_TEXT_
Getting the Most Out of Peripherals

TOUGH GUN TTE Reamer
A nozzle cleaning station or reamer removes spatter from the robotic MIG gun nozzle and clears away the debris that accumulates in the diffuser during the welding process.

Peripherals — equipment that is integrated into the robotic welding process to make it more effective — can significantly boost the return on investment you achieve from your welding robot. And incorporating and operating peripherals successfully doesn’t have to be difficult.  To help, it is important to understand how your peripherals are intended to function and employ some best practices for using them. 

Clutches

All robotic welding systems require some form of collision detection to prevent damage to both the robotic MIG gun and the robot arm in the event of an impact. Impacts can occur when the robotic MIG gun collides with an incorrectly positioned work piece or out-of-position tooling, or when the gun strikes an item that has inadvertently been left in the welding cell. 

Some robotic systems incorporate robot collision detection software. Systems that do not have built-in collision detection, however, should always be paired with a clutch — an electronic component that attaches to the robotic MIG gun to protect it and the robot from heavy damage in the event of a collision. In some cases, you may choose to add a clutch to a system that utilizes collision software as backup protection for the robot.

Image of a clutch mount clamp
 Robotic welding systems that do not have built-in collision detection, however, should always be paired with a clutch to protect it and the robot from heavy damage in the event of a collision. 

Always make sure the clutch works with the weight of the load created by the robotic MIG gun and front-end consumables. If the gun is not properly supported and the robot moves rapidly to another spot on the other side of the part, the extra weight can move the clutch out of its optimal position. 

If a clutch gets triggered from a collision, reset it by pulling it towards you and letting it snap back into position. After, be sure to check your tool center point (TCP) to ensure the robotic MIG gun is properly aligned for precise welding of the joint. If it is off center, validate that the clutch is in its home position. 

Wire cutters

If you have robotic welding applications that require consistent welding wire stick-out — the distance the wire extends from the end of the contact tip — a wire cutter is a recommended peripheral. As the name implies, a wire cutter cuts the welding wire to a specified length or stick-out and also removes any balling at the end of the wire.

_CHALLENGE 1_
According to the text on robotic welding peripherals, how is a clutch reset after a collision triggers it?
_CHALLENGE 2_
Revise the text on robotic welding peripherals between "Always make sure" and "its home position.", inclusive, replacing "robotic MIG gun" with "robotic welding torch".
The material that comes next is separate from the text on robotic welding peripherals.

_STORED ROWS_
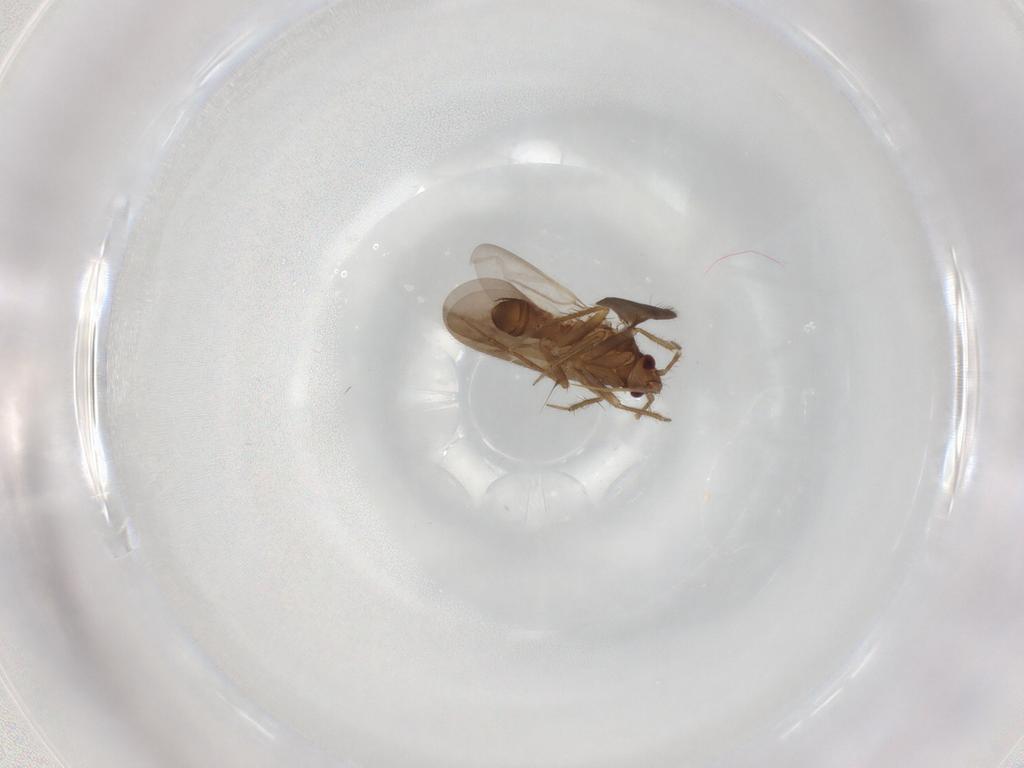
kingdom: Animalia
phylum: Arthropoda
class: Insecta
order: Hemiptera
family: Ceratocombidae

_WRITTEN ANSWER 1_
Pull the clutch toward you and let it snap back into position.

_WRITTEN ANSWER 2_
Always make sure the clutch works with the weight of the load created by the robotic welding torch and front-end consumables. If the gun is not properly supported and the robot moves rapidly to another spot on the other side of the part, the extra weight can move the clutch out of its optimal position. 

If a clutch gets triggered from a collision, reset it by pulling it towards you and letting it snap back into position. After, be sure to check your tool center point (TCP) to ensure the robotic welding torch is properly aligned for precise welding of the joint. If it is off center, validate that the clutch is in its home position.